Records for this task:
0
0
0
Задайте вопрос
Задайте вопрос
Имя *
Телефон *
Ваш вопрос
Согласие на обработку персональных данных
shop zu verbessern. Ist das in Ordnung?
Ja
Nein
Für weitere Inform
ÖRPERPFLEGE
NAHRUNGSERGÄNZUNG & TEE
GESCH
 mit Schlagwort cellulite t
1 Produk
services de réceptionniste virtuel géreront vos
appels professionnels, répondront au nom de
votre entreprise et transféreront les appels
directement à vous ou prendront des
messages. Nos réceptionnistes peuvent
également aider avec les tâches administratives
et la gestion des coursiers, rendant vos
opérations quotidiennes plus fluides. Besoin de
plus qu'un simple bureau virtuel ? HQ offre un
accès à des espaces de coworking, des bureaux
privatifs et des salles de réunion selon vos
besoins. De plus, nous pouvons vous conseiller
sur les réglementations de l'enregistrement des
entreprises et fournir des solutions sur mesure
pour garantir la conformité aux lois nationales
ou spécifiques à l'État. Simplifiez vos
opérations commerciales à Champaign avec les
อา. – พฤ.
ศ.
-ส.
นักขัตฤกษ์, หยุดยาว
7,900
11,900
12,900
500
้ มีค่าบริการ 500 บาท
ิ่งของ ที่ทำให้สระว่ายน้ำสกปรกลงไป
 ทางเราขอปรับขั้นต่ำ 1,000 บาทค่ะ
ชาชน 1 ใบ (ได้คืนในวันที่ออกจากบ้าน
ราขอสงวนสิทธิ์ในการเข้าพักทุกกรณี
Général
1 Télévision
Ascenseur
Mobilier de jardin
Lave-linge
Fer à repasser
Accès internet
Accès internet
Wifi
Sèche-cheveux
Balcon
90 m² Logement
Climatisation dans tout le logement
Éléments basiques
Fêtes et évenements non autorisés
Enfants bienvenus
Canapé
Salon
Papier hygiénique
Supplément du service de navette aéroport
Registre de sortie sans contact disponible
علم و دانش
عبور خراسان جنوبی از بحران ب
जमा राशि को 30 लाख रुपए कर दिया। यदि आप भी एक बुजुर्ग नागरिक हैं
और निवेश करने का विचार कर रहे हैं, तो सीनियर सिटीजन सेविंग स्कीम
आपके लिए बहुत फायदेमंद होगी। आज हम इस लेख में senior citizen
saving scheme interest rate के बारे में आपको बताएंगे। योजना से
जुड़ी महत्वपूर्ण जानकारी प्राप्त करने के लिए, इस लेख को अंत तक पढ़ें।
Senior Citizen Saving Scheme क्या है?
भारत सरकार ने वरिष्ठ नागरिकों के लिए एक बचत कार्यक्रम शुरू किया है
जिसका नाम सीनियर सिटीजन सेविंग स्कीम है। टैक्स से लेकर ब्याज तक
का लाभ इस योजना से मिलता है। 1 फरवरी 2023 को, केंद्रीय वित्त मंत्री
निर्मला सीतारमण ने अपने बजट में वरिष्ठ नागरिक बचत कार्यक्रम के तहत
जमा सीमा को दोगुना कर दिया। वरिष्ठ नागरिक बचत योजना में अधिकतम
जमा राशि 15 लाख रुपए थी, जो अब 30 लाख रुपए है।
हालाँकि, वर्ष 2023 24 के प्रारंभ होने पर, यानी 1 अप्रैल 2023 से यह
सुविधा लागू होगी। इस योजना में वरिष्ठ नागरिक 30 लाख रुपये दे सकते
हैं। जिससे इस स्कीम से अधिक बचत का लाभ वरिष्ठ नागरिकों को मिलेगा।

What you will do: For each line above that contains the word "appels", give the line as it is written.

Written reply:
appels professionnels, répondront au nom de
votre entreprise et transféreront les appels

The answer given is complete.